==== EXERCISE DATA ====
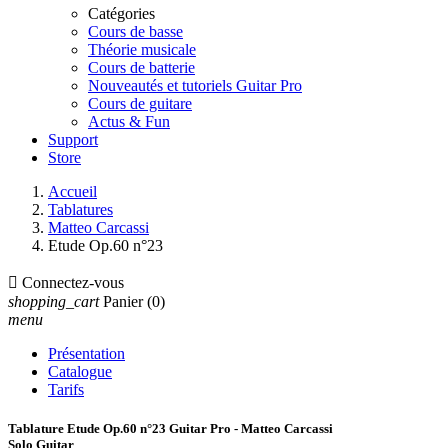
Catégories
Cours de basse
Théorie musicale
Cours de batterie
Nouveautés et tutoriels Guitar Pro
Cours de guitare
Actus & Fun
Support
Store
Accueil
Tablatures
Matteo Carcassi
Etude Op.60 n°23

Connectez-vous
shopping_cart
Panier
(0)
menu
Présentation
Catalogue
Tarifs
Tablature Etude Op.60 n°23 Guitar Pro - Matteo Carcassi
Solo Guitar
====
==== EXERCISE DATA ====
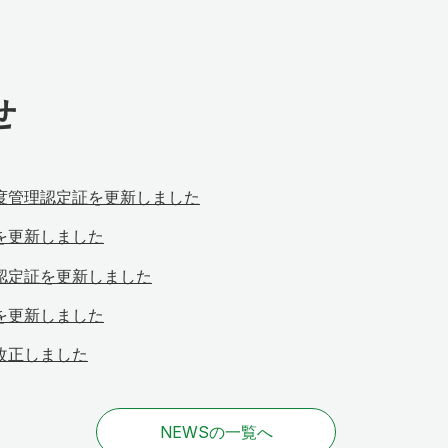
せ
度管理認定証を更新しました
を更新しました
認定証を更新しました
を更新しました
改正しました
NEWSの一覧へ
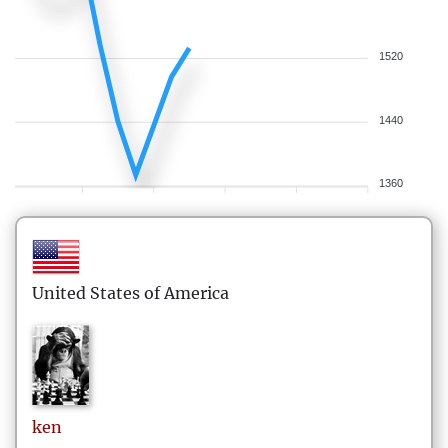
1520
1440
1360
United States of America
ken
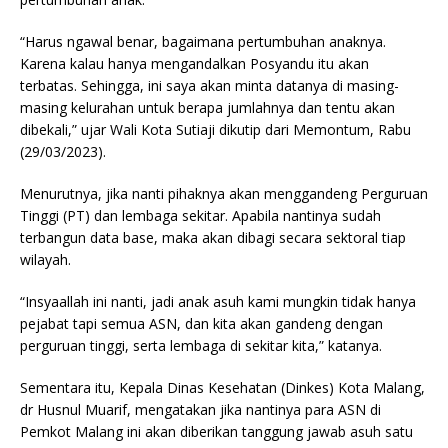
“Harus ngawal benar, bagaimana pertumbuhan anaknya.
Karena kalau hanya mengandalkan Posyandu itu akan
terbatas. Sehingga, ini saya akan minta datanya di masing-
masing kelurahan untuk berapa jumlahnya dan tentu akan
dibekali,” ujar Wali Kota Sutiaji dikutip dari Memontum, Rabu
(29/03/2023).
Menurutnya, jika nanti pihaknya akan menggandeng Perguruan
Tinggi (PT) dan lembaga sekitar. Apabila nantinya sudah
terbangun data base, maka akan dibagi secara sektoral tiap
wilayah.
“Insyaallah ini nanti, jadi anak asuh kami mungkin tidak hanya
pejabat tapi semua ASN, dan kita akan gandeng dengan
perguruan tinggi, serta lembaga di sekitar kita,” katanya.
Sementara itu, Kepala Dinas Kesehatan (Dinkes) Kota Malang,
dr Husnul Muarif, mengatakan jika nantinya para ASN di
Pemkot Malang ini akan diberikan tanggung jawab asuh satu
====
Give the stretch of lines from the one containing "bagaimana pertumbuhan anaknya." through the one containing "Pemkot Malang ini" as a numbered list, leaving out any blank lines.

1. “Harus ngawal benar, bagaimana pertumbuhan anaknya.
2. Karena kalau hanya mengandalkan Posyandu itu akan
3. terbatas. Sehingga, ini saya akan minta datanya di masing-
4. masing kelurahan untuk berapa jumlahnya dan tentu akan
5. dibekali,” ujar Wali Kota Sutiaji dikutip dari Memontum, Rabu
6. (29/03/2023).
7. Menurutnya, jika nanti pihaknya akan menggandeng Perguruan
8. Tinggi (PT) dan lembaga sekitar. Apabila nantinya sudah
9. terbangun data base, maka akan dibagi secara sektoral tiap
10. wilayah.
11. “Insyaallah ini nanti, jadi anak asuh kami mungkin tidak hanya
12. pejabat tapi semua ASN, dan kita akan gandeng dengan
13. perguruan tinggi, serta lembaga di sekitar kita,” katanya.
14. Sementara itu, Kepala Dinas Kesehatan (Dinkes) Kota Malang,
15. dr Husnul Muarif, mengatakan jika nantinya para ASN di
16. Pemkot Malang ini akan diberikan tanggung jawab asuh satu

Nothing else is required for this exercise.